[Aim of the task]
Below are records to print word for word; include none of their pictures.

[Data records]

====

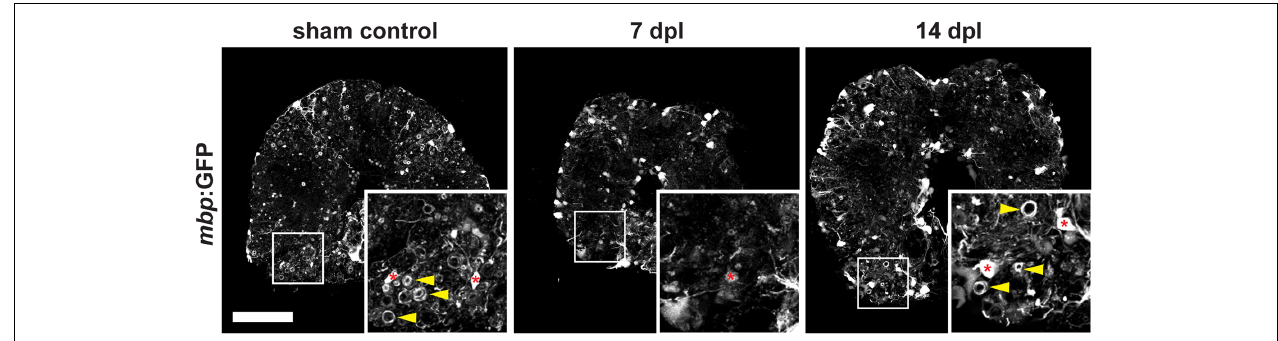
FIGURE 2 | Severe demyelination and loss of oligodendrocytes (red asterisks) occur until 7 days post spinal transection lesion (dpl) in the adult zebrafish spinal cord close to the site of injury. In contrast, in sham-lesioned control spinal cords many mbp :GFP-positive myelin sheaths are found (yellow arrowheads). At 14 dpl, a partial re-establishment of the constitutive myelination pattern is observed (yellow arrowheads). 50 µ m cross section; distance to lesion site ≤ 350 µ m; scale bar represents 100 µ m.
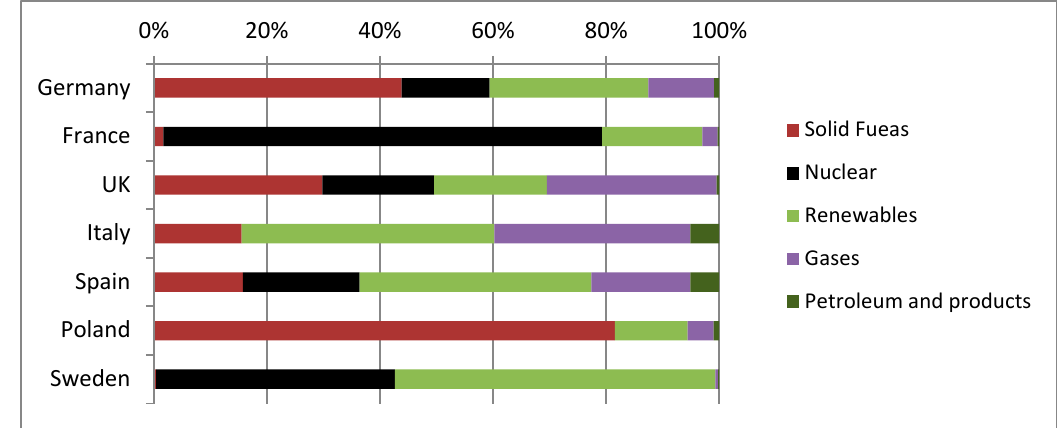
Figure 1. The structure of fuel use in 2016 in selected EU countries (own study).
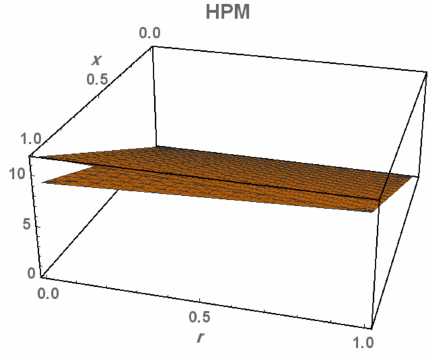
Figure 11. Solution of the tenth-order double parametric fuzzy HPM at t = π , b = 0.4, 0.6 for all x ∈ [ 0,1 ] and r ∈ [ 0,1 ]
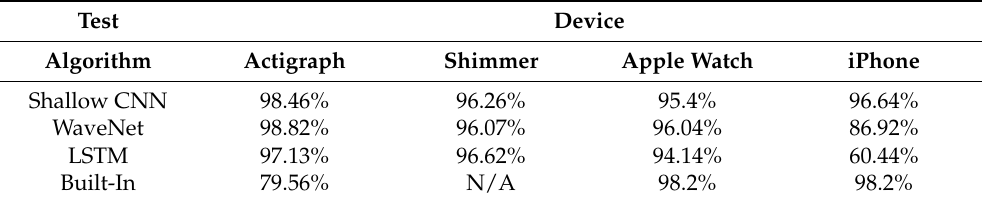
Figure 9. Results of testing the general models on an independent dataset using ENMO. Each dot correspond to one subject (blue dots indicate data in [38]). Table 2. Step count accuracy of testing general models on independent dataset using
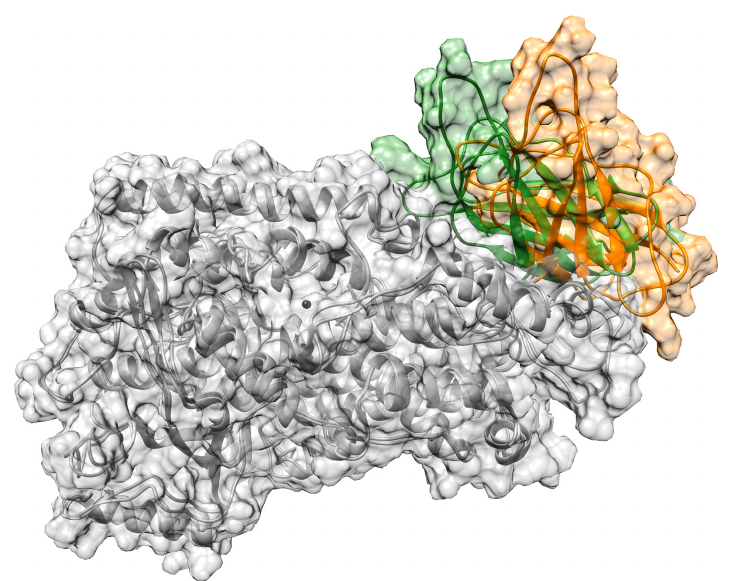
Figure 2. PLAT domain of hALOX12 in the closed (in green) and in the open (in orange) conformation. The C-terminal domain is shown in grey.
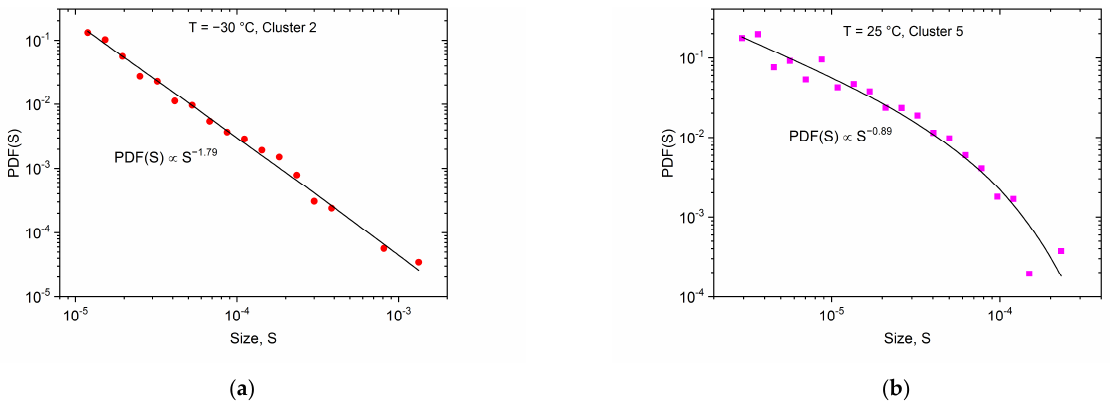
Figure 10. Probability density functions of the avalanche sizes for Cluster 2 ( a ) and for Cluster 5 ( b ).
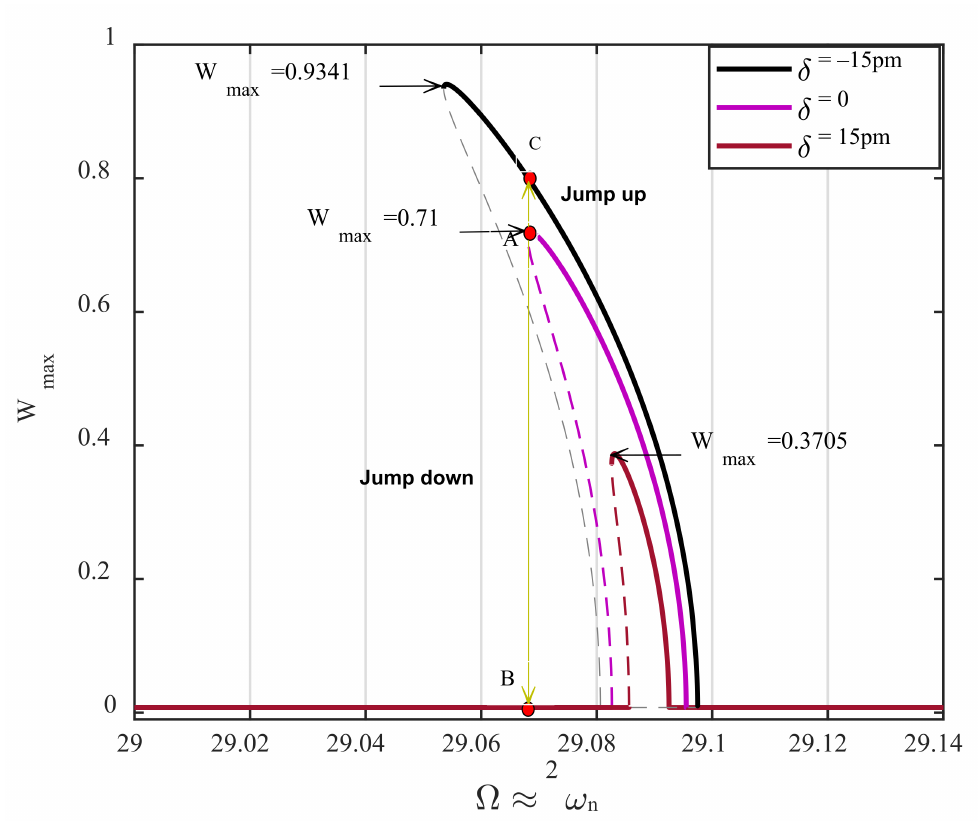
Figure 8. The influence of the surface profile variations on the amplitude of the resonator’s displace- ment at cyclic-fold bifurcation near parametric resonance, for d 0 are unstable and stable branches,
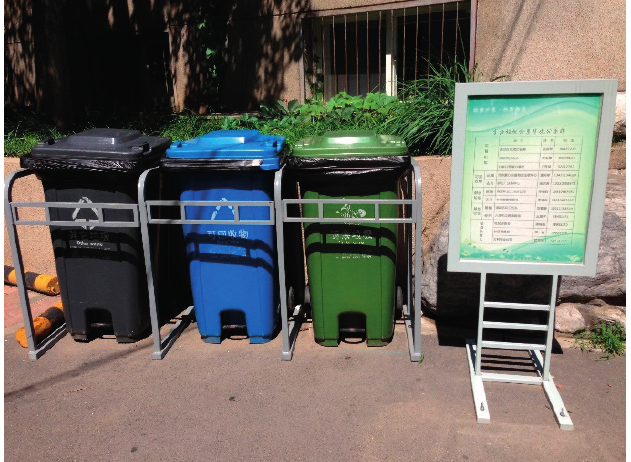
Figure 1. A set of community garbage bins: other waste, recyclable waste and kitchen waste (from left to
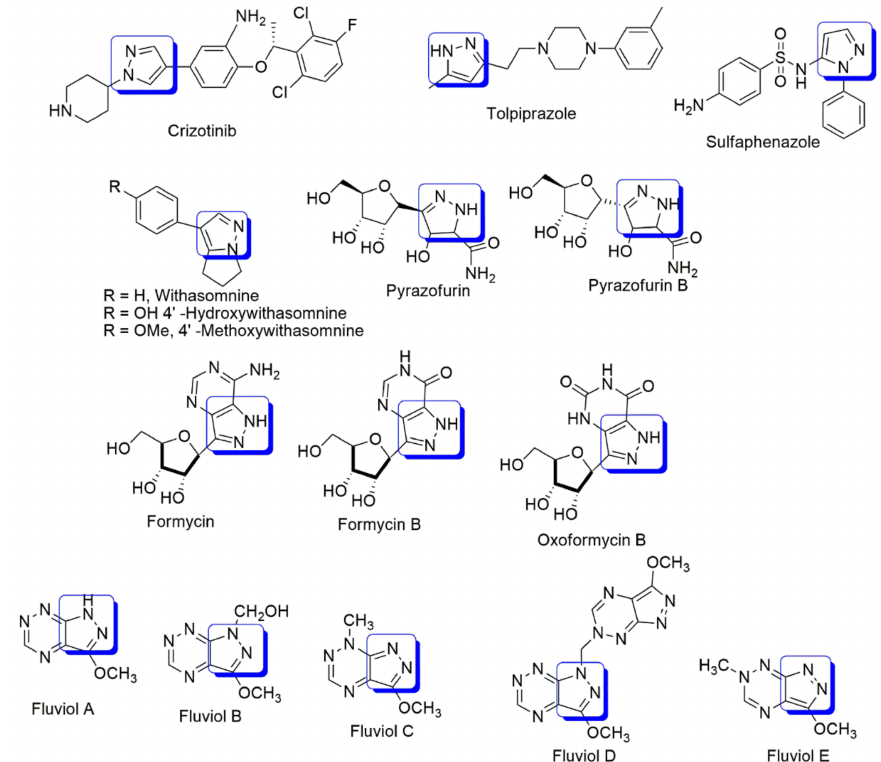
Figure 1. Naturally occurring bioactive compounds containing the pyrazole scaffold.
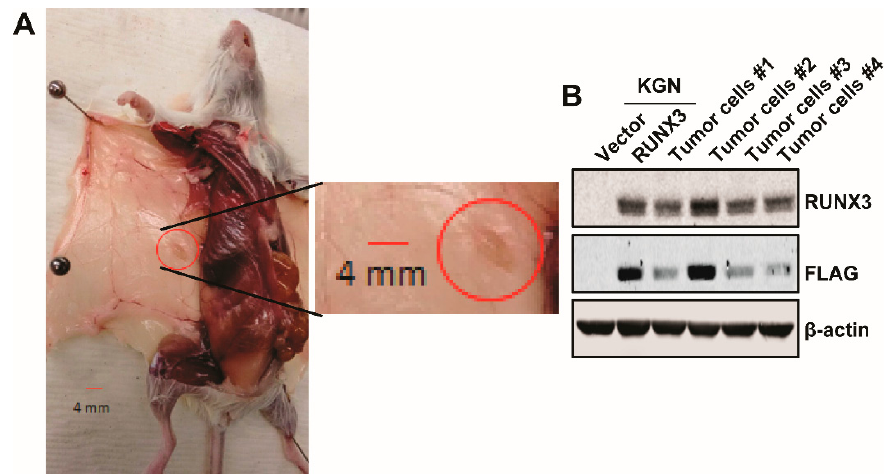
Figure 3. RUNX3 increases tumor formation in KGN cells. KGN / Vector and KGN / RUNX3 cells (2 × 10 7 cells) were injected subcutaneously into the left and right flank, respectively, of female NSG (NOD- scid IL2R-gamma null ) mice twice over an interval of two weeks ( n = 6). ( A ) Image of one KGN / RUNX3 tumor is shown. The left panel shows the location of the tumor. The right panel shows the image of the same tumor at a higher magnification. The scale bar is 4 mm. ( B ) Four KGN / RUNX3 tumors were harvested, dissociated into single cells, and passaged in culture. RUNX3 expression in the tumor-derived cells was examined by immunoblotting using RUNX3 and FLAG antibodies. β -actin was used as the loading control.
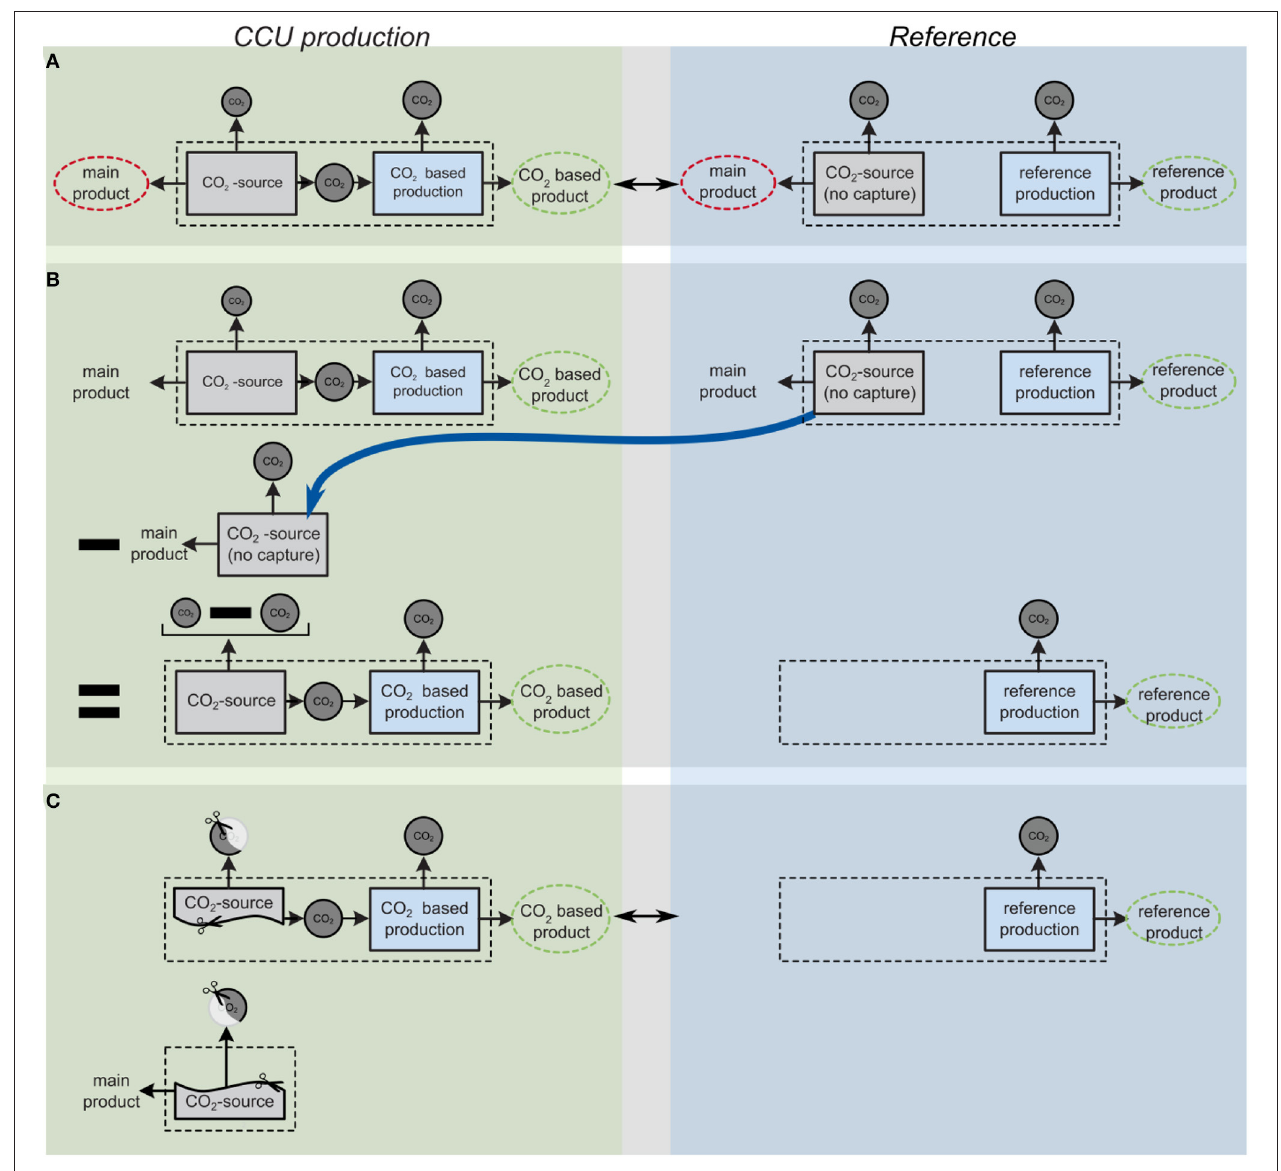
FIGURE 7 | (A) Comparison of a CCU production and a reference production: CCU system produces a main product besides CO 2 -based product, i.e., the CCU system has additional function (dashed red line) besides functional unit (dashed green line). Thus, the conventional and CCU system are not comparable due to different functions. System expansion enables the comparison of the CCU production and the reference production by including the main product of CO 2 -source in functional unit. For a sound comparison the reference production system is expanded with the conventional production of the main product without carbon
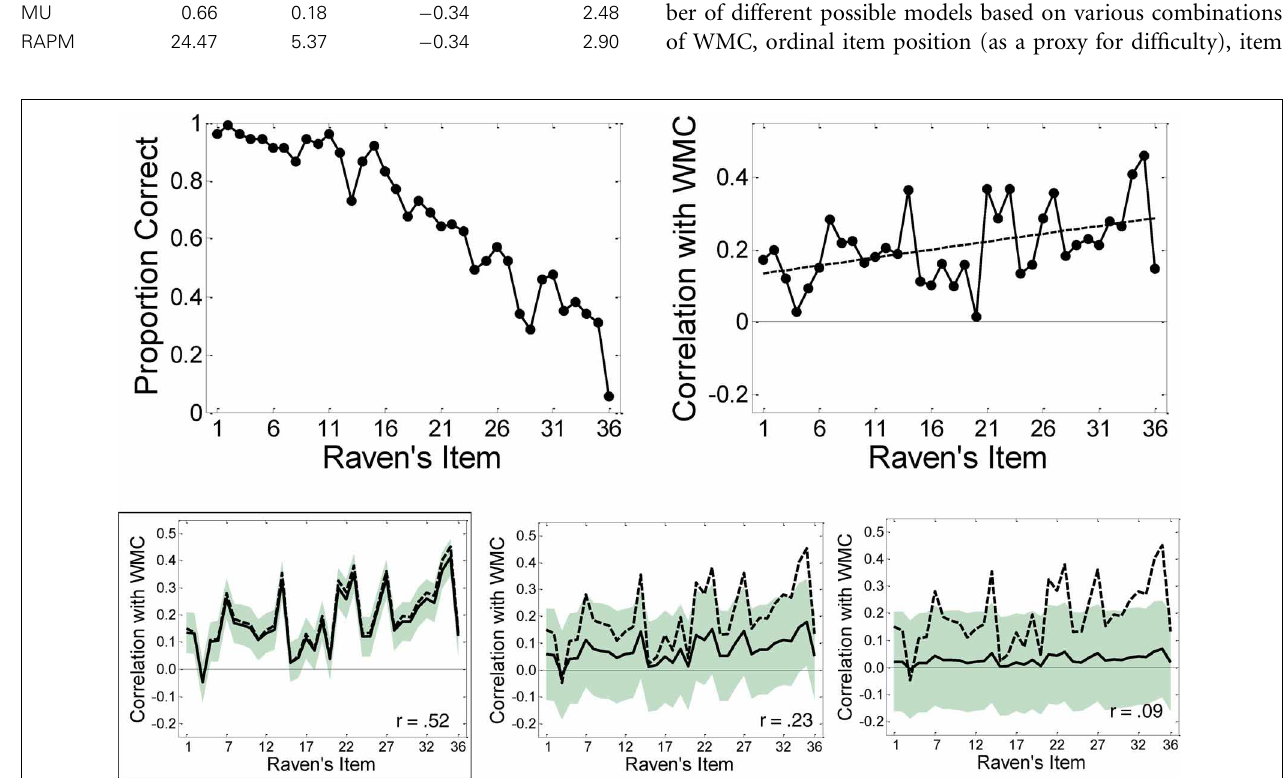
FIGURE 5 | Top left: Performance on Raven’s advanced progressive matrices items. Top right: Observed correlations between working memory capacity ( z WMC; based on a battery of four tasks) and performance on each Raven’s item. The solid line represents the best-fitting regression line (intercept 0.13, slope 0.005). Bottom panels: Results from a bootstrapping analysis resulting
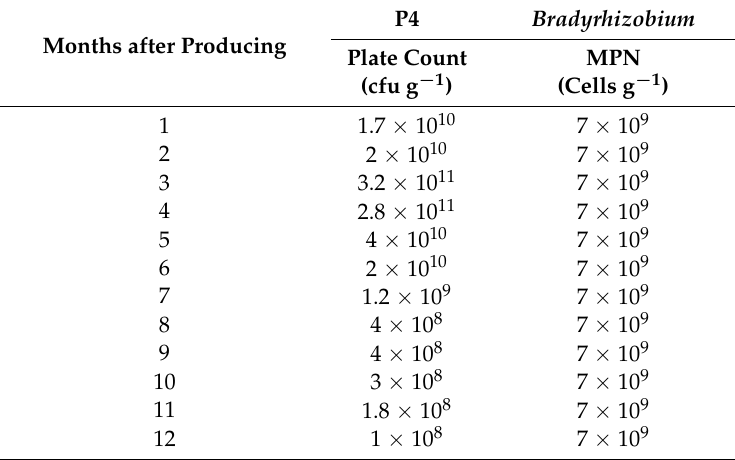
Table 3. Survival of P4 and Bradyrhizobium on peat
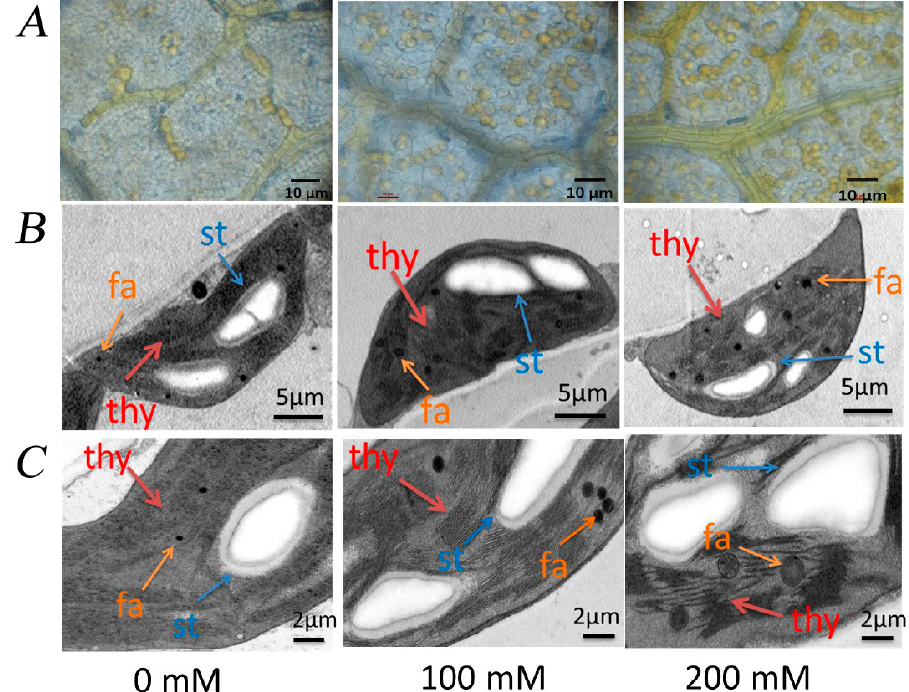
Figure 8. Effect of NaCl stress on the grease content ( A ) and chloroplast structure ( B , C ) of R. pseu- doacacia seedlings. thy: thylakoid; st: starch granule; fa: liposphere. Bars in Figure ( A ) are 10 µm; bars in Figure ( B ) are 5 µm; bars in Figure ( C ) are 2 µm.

====

[Task response]
FIGURE 2 | Severe demyelination and loss of oligodendrocytes (red asterisks) occur until 7 days post spinal transection lesion (dpl) in the adult zebrafish spinal cord close to the site of injury. In contrast, in sham-lesioned control spinal cords many mbp :GFP-positive myelin sheaths are found (yellow arrowheads). At 14 dpl, a partial re-establishment of the constitutive myelination pattern is observed (yellow arrowheads). 50 µ m cross section; distance to lesion site ≤ 350 µ m; scale bar represents 100 µ m.
Figure 1. The structure of fuel use in 2016 in selected EU countries (own study).
Figure 11. Solution of the tenth-order double parametric fuzzy HPM at t = π , b = 0.4, 0.6 for all x ∈ [ 0,1 ] and r ∈ [ 0,1 ]
Figure 9. Results of testing the general models on an independent dataset using ENMO. Each dot correspond to one subject (blue dots indicate data in [38]). Table 2. Step count accuracy of testing general models on independent dataset using
Figure 2. PLAT domain of hALOX12 in the closed (in green) and in the open (in orange) conformation. The C-terminal domain is shown in grey.
Figure 10. Probability density functions of the avalanche sizes for Cluster 2 ( a ) and for Cluster 5 ( b ).
Figure 8. The influence of the surface profile variations on the amplitude of the resonator’s displace- ment at cyclic-fold bifurcation near parametric resonance, for d 0 are unstable and stable branches,
Figure 1. A set of community garbage bins: other waste, recyclable waste and kitchen waste (from left to
Figure 1. Naturally occurring bioactive compounds containing the pyrazole scaffold.
Figure 3. RUNX3 increases tumor formation in KGN cells. KGN / Vector and KGN / RUNX3 cells (2 × 10 7 cells) were injected subcutaneously into the left and right flank, respectively, of female NSG (NOD- scid IL2R-gamma null ) mice twice over an interval of two weeks ( n = 6). ( A ) Image of one KGN / RUNX3 tumor is shown. The left panel shows the location of the tumor. The right panel shows the image of the same tumor at a higher magnification. The scale bar is 4 mm. ( B ) Four KGN / RUNX3 tumors were harvested, dissociated into single cells, and passaged in culture. RUNX3 expression in the tumor-derived cells was examined by immunoblotting using RUNX3 and FLAG antibodies. β -actin was used as the loading control.
FIGURE 7 | (A) Comparison of a CCU production and a reference production: CCU system produces a main product besides CO 2 -based product, i.e., the CCU system has additional function (dashed red line) besides functional unit (dashed green line). Thus, the conventional and CCU system are not comparable due to different functions. System expansion enables the comparison of the CCU production and the reference production by including the main product of CO 2 -source in functional unit. For a sound comparison the reference production system is expanded with the conventional production of the main product without carbon
FIGURE 5 | Top left: Performance on Raven’s advanced progressive matrices items. Top right: Observed correlations between working memory capacity ( z WMC; based on a battery of four tasks) and performance on each Raven’s item. The solid line represents the best-fitting regression line (intercept 0.13, slope 0.005). Bottom panels: Results from a bootstrapping analysis resulting
Table 3. Survival of P4 and Bradyrhizobium on peat
Figure 8. Effect of NaCl stress on the grease content ( A ) and chloroplast structure ( B , C ) of R. pseu- doacacia seedlings. thy: thylakoid; st: starch granule; fa: liposphere. Bars in Figure ( A ) are 10 µm; bars in Figure ( B ) are 5 µm; bars in Figure ( C ) are 2 µm.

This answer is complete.